I have two TMC Expert sets - one of which I got new for £50 and the other used but off ebay for £10 - with the bottle still at least half full.

Anyway having set them both up on each of my nano's (Its my first couple of weeks using Co2) I seem to be having problems with both glass Non return valves on each tank!? 

Surely the point of these is to stop water going back down the tube towards the tank? My first one did this and each morning I would have to turn up the Co2 to push the water back down the tubing. Now with my second hand one its the same!? I've seen from an earlier post in 2008 that this is a common problem?

So are there some better ones on the market now? What return valves would anyone recommend? They would need to  be small and reasonably priced!

Thanks in advance!

phil


----------



## Tom (3 Jul 2011)

I have had this problem with every valve I've ever used. I now just have a drip loop in my tubing in the hope that it doesn't go right to the reg :/


----------



## howanic (4 Jul 2011)

yep have a different brand and the non return has failed on both sets. The first unfortunately damaged my reg but I changed the second one as soon as I noticed it had failed. Ok at the moment but still leaks a little.


----------



## Eboeagles (4 Jul 2011)

It seems to be a particular problem on the tank where I have a solenoid - came home from work today and the bottle's almost empty, yet no bubbles!? 
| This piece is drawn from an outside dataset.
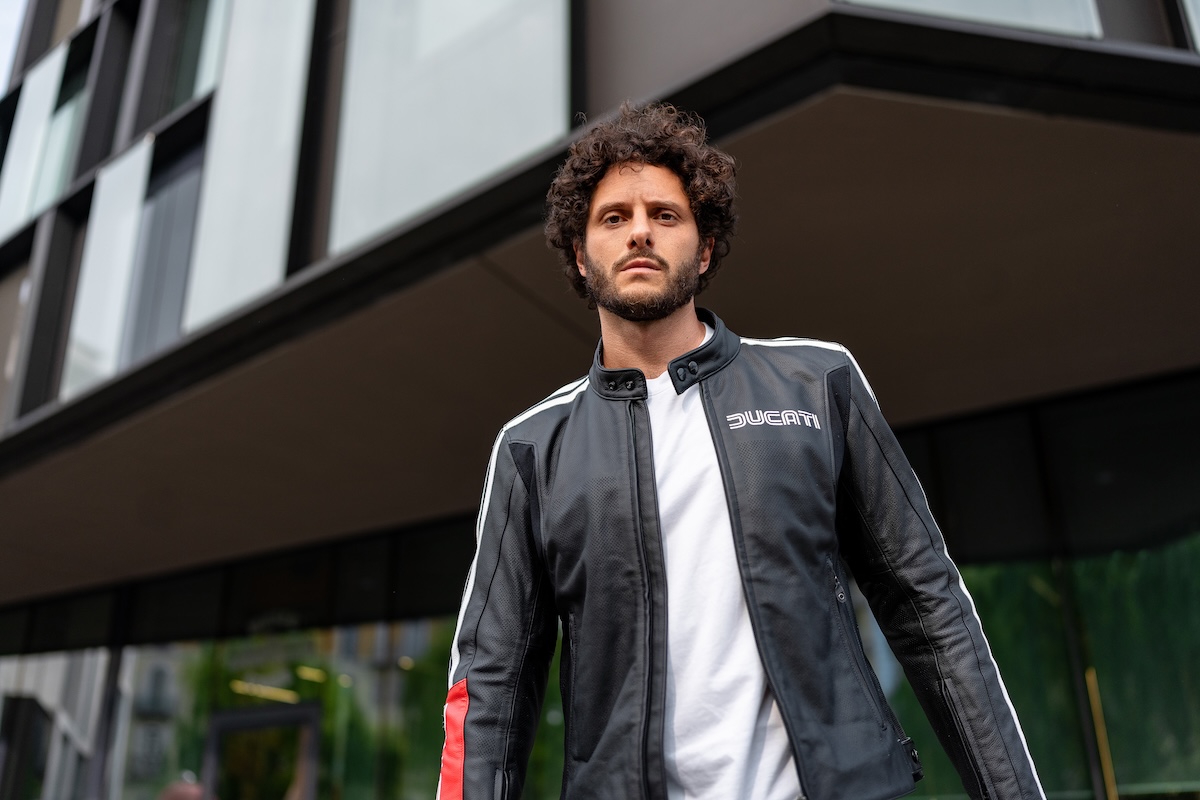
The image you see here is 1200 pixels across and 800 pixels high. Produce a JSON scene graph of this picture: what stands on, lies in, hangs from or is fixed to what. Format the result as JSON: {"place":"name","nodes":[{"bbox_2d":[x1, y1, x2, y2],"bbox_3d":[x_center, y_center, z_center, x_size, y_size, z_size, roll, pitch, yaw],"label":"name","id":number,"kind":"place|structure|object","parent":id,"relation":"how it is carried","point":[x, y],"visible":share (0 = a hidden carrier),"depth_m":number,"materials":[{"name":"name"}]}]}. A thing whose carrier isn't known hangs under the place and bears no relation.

I think it either dumped a load in the tank at some point or forced itself out via a leak, luckily I still have no fauna in the tank - thats two of these 95g bottles done in three days on that tank due to this problem!! Lucky I bought two at the ADC get together on the TMC 20% discount!! 

So the result - solenoid out and back to the manual on and off, it's not ideal and it means changing all my timings (again) but until I'm happy enough and experienced using Co2 thats the way it will be and then I'll splash out on a better Co2 set up.

Drip loop also in - thanks!

Is it worth me buying a better non return valve or stick to what I have until / or when I update the hardware?


----------



## Dan Crawford (5 Jul 2011)

I'd get rid of the non-return valve and buy a steel one from Aqua Essentials or similar, they are really good.
http://www.aquaessentials.co.uk/ae-desi ... -1607.html


----------



## Eboeagles (5 Jul 2011)

Ah ok will try one out - aquaessentials are out of stock though... will have a look around.

thanks!


----------



## Eboeagles (5 Jul 2011)

how about these:

http://cgi.ebay.co.uk/CHECK-VALVE-STAIN ... 0707701544

they look similar! worth a punt I reckon...


----------



## Kazuya (6 Jul 2011)

I've heard a lot of people using either these http://cgi.ebay.com/Rhinox-Brass-Check- ... 3cb3023816

or the plastic one from ADA.


----------